Civil society tells the same story. Universities erupted within days over Gaza. Encampments spread across campuses in North America, Europe, and Australia. Classes were disrupted, buildings occupied, demands issued. Iran, meanwhile, meets every criterion these activists claim to care about: extrajudicial killings, systematic repression, persecution of women, suppression of speech, and lethal force against civilians. And yet – silence.
Not a tent. Not a chant. Not a demand.
The reason is increasingly clear. The Islamic Republic of Iran is not merely another authoritarian regime. It is a key financier and enabler of Hamas and other terror organizations lionized by much of the pro-Palestinian protest movement. To stand openly with Iranians demanding “freedom for Iran” is to confront the reality that the same regime underwriting violence against Israelis is now slaughtering its own people in the streets.
That truth is anathema to a movement built on ideological binaries. It collapses the moral fiction that one can celebrate “resistance” abroad while ignoring tyranny at its source.
So too with the arts and cultural elite – the self-appointed conscience of the international community. Where are the voices that flooded social media feeds, organized open letters, and dominated award-season podiums? Where is the Hollywood influencer class that spoke with such moral certainty only months ago? Now, the cultural guardians of human rights have nothing to say.
The same question applies to the international legal and human-rights establishment. Where are the emergency filings, the urgent op-eds, the press conferences invoking crimes against humanity? Where are the lawyers who so readily appear before cameras and courts when Israel is accused, often on the basis of contested or false claims, but now fall silent when a regime openly declares its own citizens “enemies of God” and executes them?
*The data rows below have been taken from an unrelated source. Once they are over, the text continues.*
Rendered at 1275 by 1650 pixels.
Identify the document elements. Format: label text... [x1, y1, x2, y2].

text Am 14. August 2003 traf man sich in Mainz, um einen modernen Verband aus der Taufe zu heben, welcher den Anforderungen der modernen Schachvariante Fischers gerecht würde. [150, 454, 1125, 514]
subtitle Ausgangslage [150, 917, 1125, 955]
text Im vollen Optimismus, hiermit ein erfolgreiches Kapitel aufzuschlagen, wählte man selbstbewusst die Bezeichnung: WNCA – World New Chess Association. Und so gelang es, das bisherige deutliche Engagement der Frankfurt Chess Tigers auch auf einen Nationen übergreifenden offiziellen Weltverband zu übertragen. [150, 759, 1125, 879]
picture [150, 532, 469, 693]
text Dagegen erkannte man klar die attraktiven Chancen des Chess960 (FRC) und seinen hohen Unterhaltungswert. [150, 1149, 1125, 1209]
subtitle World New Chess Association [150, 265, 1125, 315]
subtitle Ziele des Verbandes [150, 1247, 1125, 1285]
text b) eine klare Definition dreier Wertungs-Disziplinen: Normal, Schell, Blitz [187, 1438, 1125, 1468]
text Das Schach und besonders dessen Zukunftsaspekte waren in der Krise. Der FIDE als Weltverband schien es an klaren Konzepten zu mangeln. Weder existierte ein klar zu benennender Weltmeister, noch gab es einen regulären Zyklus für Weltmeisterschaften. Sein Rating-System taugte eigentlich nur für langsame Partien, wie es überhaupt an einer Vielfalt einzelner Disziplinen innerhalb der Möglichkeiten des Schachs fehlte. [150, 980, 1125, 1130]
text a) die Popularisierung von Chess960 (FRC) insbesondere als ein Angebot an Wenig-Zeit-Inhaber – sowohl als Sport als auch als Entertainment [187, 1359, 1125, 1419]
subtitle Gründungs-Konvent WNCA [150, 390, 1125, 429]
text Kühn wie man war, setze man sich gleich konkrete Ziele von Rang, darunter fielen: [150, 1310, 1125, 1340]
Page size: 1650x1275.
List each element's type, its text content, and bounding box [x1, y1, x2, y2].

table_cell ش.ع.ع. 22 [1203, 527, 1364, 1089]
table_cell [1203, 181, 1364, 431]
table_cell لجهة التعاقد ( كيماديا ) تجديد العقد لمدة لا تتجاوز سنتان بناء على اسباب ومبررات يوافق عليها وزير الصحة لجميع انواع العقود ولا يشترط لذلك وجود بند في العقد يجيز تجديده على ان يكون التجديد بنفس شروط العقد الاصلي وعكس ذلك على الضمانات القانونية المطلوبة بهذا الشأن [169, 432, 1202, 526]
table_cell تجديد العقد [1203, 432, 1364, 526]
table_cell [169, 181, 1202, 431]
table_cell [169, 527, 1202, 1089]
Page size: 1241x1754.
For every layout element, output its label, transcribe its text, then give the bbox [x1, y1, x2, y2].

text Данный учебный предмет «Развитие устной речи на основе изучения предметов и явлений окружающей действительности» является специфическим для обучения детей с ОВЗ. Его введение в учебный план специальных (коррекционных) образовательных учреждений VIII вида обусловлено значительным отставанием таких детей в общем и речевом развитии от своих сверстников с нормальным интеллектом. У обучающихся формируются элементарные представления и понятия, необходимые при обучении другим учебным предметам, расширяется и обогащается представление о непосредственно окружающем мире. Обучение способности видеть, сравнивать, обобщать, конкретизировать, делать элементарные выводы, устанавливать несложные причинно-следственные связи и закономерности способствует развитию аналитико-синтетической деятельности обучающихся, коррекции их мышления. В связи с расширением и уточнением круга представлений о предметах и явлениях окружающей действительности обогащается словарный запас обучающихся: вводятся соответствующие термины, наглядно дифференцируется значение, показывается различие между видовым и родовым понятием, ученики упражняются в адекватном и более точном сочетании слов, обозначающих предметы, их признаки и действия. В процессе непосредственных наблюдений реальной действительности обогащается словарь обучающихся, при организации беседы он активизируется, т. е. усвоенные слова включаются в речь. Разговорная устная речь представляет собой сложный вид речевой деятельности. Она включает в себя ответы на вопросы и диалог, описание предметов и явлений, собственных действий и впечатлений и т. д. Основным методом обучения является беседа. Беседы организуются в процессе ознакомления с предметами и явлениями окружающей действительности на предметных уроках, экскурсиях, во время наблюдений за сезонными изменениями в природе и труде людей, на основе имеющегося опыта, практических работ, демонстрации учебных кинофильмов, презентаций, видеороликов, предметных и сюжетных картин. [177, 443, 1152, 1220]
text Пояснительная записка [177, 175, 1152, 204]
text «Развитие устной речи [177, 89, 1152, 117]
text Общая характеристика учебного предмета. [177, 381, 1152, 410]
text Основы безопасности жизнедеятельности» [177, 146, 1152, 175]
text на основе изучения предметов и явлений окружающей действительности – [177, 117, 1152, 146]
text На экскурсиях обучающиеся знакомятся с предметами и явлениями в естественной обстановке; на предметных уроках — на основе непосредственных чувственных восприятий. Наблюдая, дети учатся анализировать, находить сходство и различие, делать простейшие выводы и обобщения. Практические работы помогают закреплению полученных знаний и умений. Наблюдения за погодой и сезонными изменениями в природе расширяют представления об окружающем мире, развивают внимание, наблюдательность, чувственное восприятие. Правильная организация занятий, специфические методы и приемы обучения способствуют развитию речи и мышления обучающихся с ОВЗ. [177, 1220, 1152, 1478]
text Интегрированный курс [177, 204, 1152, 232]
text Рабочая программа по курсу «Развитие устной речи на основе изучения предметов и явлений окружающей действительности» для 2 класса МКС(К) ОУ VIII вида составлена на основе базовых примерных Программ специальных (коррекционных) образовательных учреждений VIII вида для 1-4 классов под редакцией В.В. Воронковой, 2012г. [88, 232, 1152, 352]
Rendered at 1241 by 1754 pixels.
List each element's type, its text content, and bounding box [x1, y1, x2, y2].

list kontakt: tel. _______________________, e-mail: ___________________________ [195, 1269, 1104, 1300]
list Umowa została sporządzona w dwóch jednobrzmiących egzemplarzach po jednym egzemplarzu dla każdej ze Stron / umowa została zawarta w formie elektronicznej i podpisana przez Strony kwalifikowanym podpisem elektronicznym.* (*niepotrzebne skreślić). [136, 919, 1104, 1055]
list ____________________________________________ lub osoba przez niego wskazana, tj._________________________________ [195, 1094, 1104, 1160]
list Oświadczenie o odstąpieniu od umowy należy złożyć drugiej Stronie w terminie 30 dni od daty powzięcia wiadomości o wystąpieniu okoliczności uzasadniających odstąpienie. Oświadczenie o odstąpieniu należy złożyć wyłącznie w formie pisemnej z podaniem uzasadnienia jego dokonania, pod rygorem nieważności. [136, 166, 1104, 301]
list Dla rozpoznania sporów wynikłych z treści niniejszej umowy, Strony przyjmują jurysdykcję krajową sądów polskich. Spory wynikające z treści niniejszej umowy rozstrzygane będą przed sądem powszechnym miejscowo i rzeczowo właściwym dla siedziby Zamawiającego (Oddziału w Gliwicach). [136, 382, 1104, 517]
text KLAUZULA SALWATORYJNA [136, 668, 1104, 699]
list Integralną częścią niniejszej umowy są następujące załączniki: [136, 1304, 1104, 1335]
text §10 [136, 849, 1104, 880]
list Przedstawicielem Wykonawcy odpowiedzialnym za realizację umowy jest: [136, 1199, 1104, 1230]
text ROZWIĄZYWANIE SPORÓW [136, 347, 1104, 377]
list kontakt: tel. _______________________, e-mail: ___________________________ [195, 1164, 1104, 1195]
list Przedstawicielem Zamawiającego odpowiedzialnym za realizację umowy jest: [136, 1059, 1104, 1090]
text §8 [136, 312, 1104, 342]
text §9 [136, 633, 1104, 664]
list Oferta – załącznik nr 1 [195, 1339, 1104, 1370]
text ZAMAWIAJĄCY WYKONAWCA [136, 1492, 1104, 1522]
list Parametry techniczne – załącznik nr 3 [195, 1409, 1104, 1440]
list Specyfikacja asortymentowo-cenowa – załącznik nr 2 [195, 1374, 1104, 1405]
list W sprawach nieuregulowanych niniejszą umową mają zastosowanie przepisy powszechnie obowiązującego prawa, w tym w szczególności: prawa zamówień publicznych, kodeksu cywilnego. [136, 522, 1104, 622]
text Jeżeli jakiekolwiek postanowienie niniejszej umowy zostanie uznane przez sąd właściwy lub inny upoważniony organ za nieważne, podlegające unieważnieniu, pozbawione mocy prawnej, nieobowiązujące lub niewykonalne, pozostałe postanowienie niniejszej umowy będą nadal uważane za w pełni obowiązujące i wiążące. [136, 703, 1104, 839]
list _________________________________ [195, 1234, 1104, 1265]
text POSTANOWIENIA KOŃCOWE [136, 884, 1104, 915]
If international law is meant to protect civilians from systematic state violence, why has no action been taken?
This is not ignorance. It is selective morality.
Iran exposes the lie at the heart of much contemporary “progressivism.” If the cause were truly human rights, Iran would be the central case. If the concern were women’s rights, Iranian women, leading these protests and dying for them, would be impossible to ignore. But Iran does not fit the ideological script. Israel does.
And so the movement goes quiet.
This matters because Iran is not merely another dictatorship. It is a leading sponsor of global terror, financing Hamas, Hezbollah, and other proxies while brutalizing its own population at home. When Iranians rise up against this regime, they are not only fighting for themselves. They are standing on the front lines of a struggle between repression and human dignity.
Their courage has stripped away every pretense.
The emperor is not wearing any clothes. The veil has been lifted. The world can now see, with painful clarity, which institutions, leaders, and movements are guided by principle and which are guided by politics.
If this moment does not wake the world, nothing will.
Silence now is not neutrality. It is complicity. And history has never been kind to those who looked away when the truth was this plain.
Alan H. Kessel served in the roles of assistant deputy minister for legal affairs and legal adviser at Global Affairs Canada. He led the coalition of states suing Iran for the downing of Ukrainian Airlines PS752. He is currently a senior fellow at the Macdonald-Laurier Institute.